Desta forma, incumbia ao A. e Recorrido provar a existência, conteúdo e exigibilidade do direito que invocava nesta acção e, em geral, tudo quanto dissesse respeito aos contornos desse mesmo direito.
Por seu turno, ao R. e Recorrido cabia a demonstração dos factos que tivessem impedido a válida constituição do direito, tivessem determinado a alteração do seu conteúdo ou do seu vencimento, bem como dos factos determinantes da extinção, total ou parcial, do direito.
Na prática, impõe aquele artigo 342º do CC, que cada uma das partes tem de provar os factos que constituem os pressupostos da norma que lhe é favorável, ou seja, daquela que aproveita à sua pretensão ou à excepção invocada.
Assim, no caso dos autos – uma acção destinada a obter o pagamento do preço de uma prestação de serviços, invocando-se o instituto do enriquecimento sem causa - cabia ao A. e Recorrido alegar e provar que se verificava o facto fundamento da acção. Alegou o A. e Recorrido que prestou o serviço que lhe foi requerido, que extravasava o âmbito do contrato que celebrara, e que, por isso, tal não lhe foi pago, pelo que houve um enriquecimento do Recorrente à custa do seu empobrecimento, sem causa justificativa, o que veio a ser julgado provado. Disse o A. e Recorrido, que o R. e Recorrente reconheceu a dívida, o que interrompeu o prazo prescricional. Todavia, como acima referimos, consideramos não provado este reconhecimento e consequentemente que se possa entender interrompido o prazo prescricional.

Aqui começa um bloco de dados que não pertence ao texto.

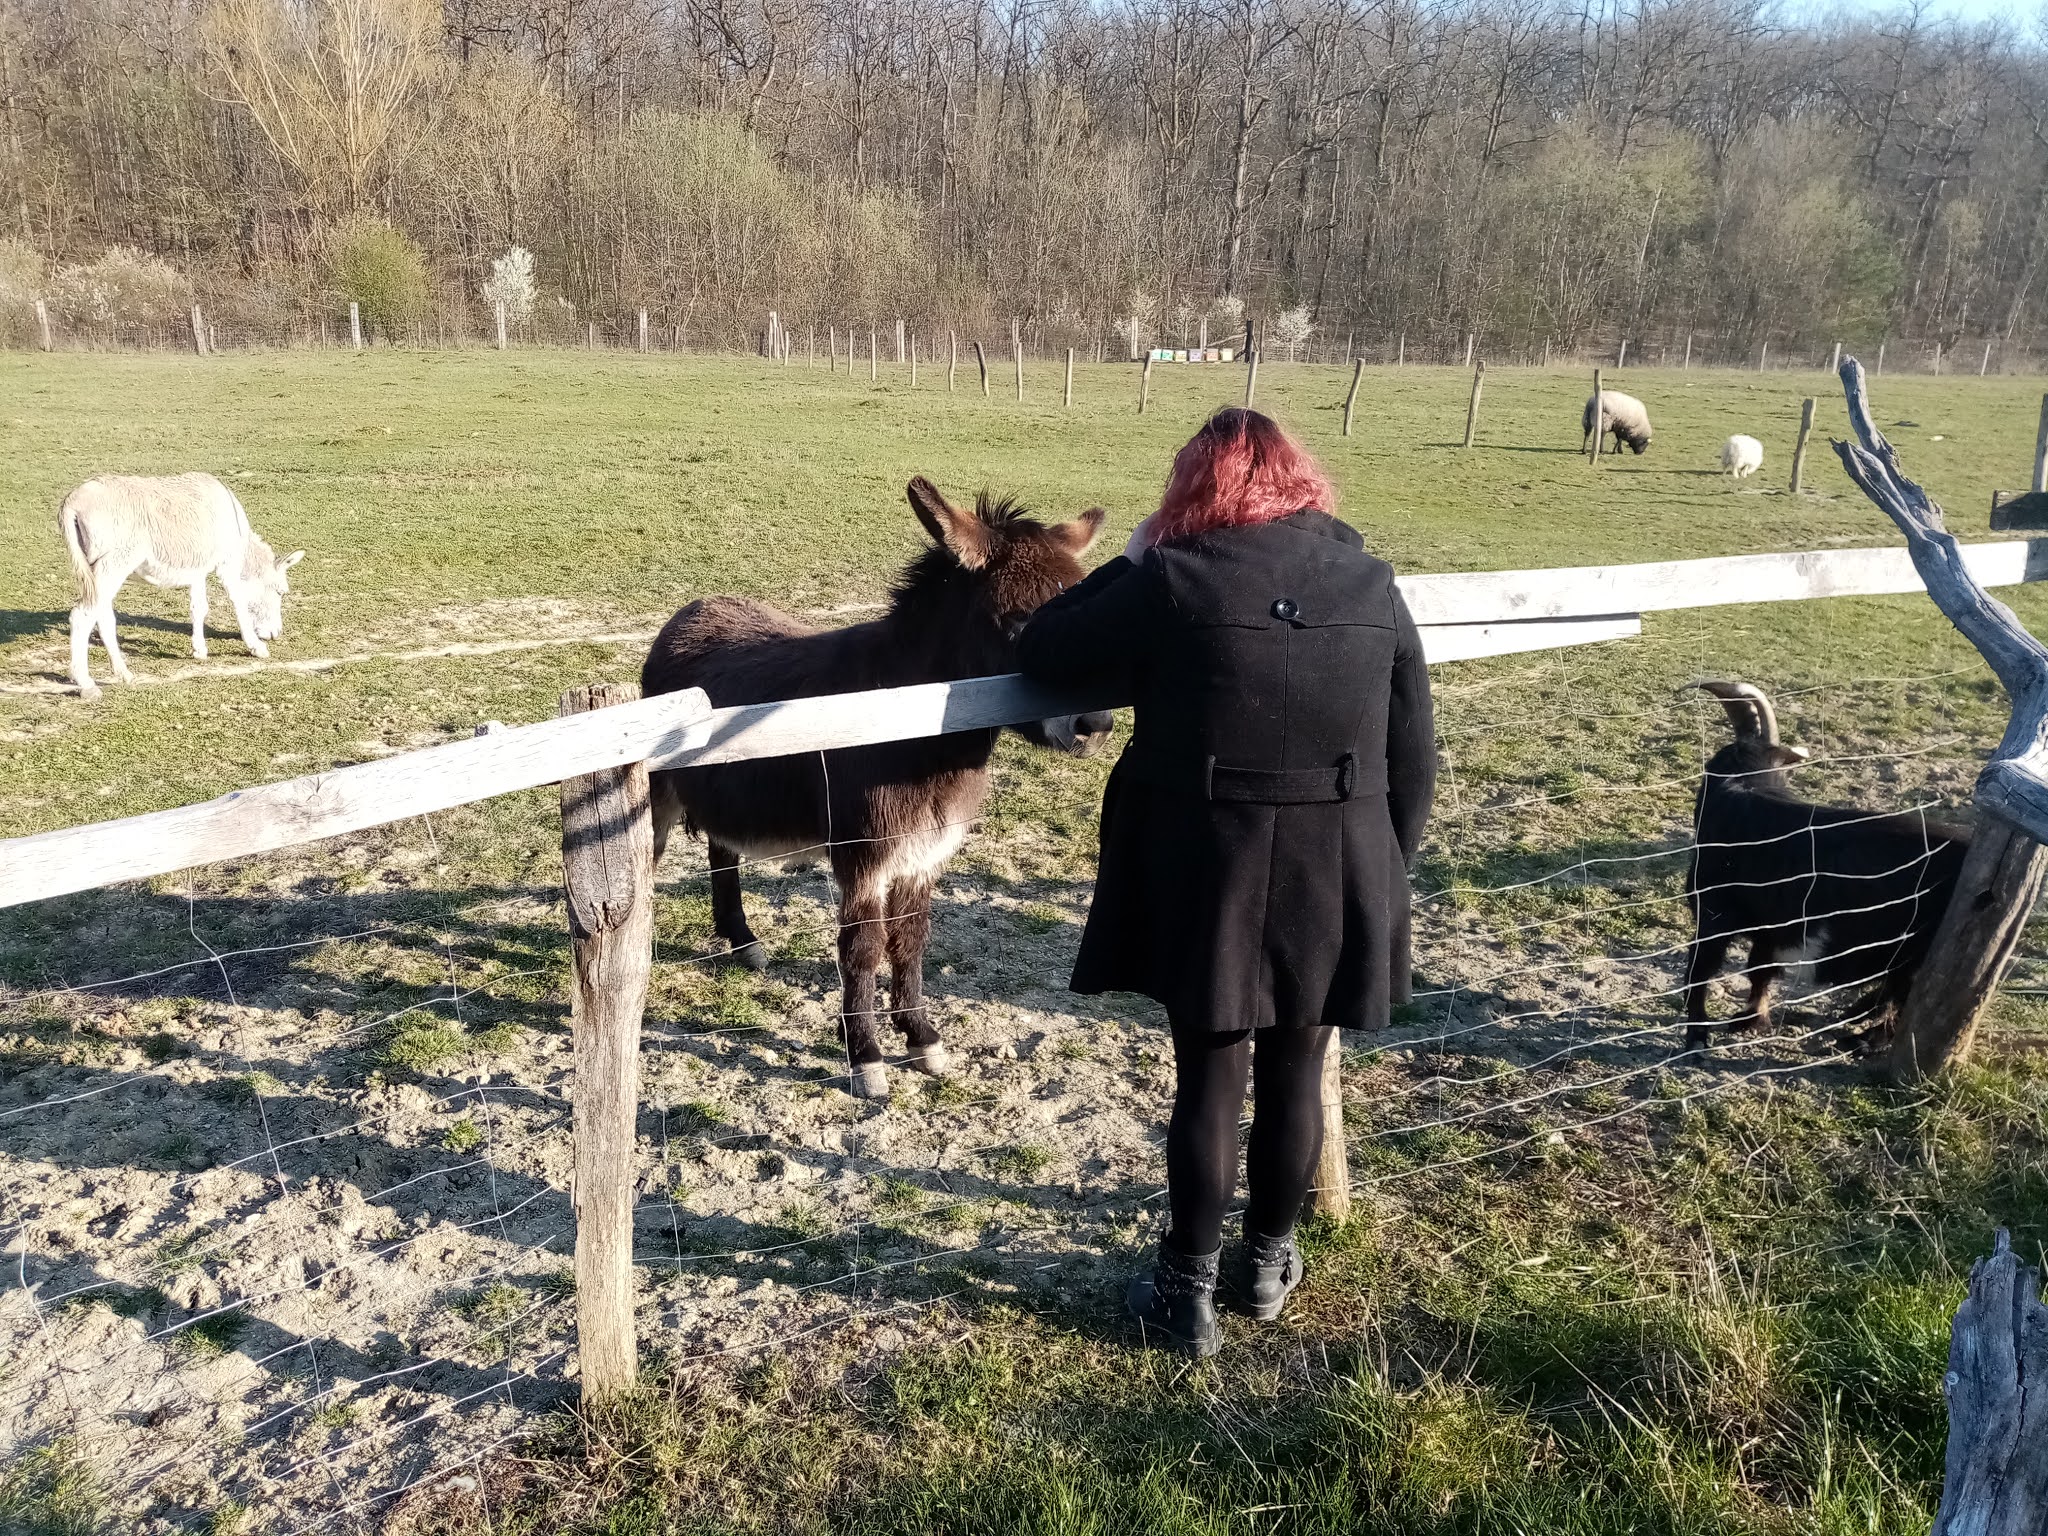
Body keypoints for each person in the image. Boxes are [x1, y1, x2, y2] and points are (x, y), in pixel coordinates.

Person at [1016, 407, 1436, 1356]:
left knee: (1210, 1076)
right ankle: (1267, 1265)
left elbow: (1042, 645)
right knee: (1297, 1070)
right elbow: (1415, 751)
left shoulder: (1172, 577)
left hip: (1207, 865)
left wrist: (1130, 556)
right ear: (1302, 482)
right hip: (1338, 860)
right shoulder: (1372, 582)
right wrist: (1381, 870)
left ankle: (1185, 1292)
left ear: (1192, 488)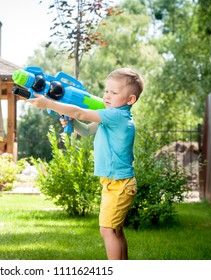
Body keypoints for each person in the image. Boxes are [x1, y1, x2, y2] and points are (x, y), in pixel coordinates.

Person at [25, 68, 144, 260]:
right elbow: (87, 131)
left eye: (114, 93)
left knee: (107, 231)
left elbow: (80, 112)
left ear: (130, 100)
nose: (107, 96)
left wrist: (50, 103)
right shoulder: (111, 116)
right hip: (115, 183)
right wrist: (73, 123)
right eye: (106, 91)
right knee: (115, 230)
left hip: (119, 184)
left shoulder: (117, 116)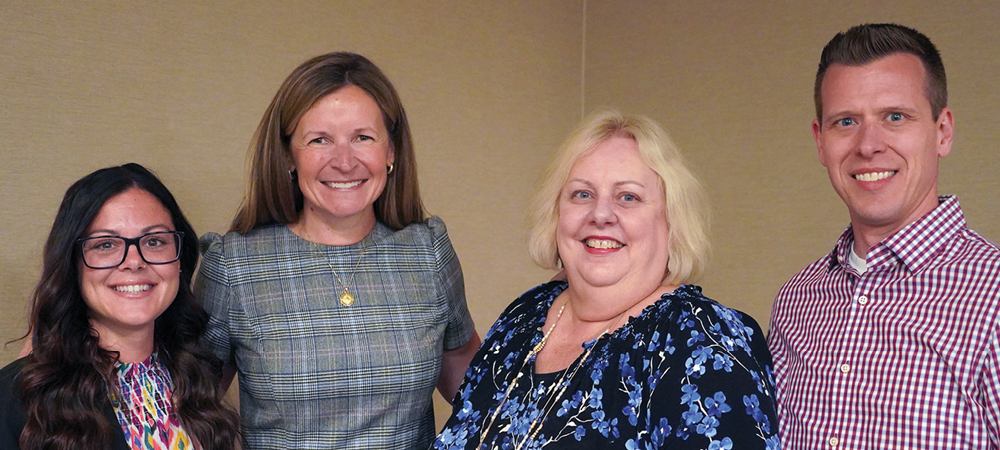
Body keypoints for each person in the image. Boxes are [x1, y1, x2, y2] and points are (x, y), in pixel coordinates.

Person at [433, 111, 779, 450]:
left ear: (672, 221)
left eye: (628, 197)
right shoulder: (525, 316)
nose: (600, 215)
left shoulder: (705, 341)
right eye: (582, 194)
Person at [195, 52, 480, 450]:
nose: (344, 162)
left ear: (391, 151)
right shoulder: (234, 264)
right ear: (288, 157)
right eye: (319, 140)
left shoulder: (427, 251)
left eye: (363, 137)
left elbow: (478, 386)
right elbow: (192, 410)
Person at [768, 23, 1000, 449]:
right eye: (846, 121)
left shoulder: (994, 296)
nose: (868, 144)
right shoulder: (794, 302)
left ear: (943, 131)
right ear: (821, 142)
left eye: (895, 116)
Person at [0, 164, 241, 450]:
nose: (134, 261)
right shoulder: (16, 396)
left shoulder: (196, 378)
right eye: (105, 244)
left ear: (179, 261)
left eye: (154, 241)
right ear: (72, 263)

Da parte do R. e Recorrente, alegou este que o direito do A. e Recorrido estava prescrito e que não devia o montante peticionado, porque todos os serviços que foram requeridos se inseriam no âmbito do contrato celebrado e estavam já pagos. Alegou o R. e Recorrido, que desconhecia a existência de contactos verbais estabelecidos entre si e o A., que não há contratações verbais na Administração Pública, o que o A. não podia desconhecer e que desconhece a existência de quaisquer facturas que hajam sido apresentadas.
Conforme julgamento feito, ficou provado que os trabalhos foram verbalmente requeridos, sem prévio contrato e que foram efectivamente prestados e ainda não pagos.
Mas dos autos também fica provado que a acção só foi apresentada em juízo já depois de 3 anos após o termo do prazo para pagamento pelo R. e Recorrente, dos valores peticionados nos orçamentos que lhe foram dirigidos, que indicavam os serviços já prestados pelo A. e Recorrido.
Ou seja, nestes autos ficou provado um facto extintivo do direito do A. e Recorrido, ficou provado o decurso do prazo de 3 anos após a obrigação de pagamento do R. e Recorrente, com a consequente prescrição do direito do A. e Recorrido.
Razão porque terá de proceder o presente recurso e julgar-se verificada a excepção de prescrição do direito do A. e Recorrido.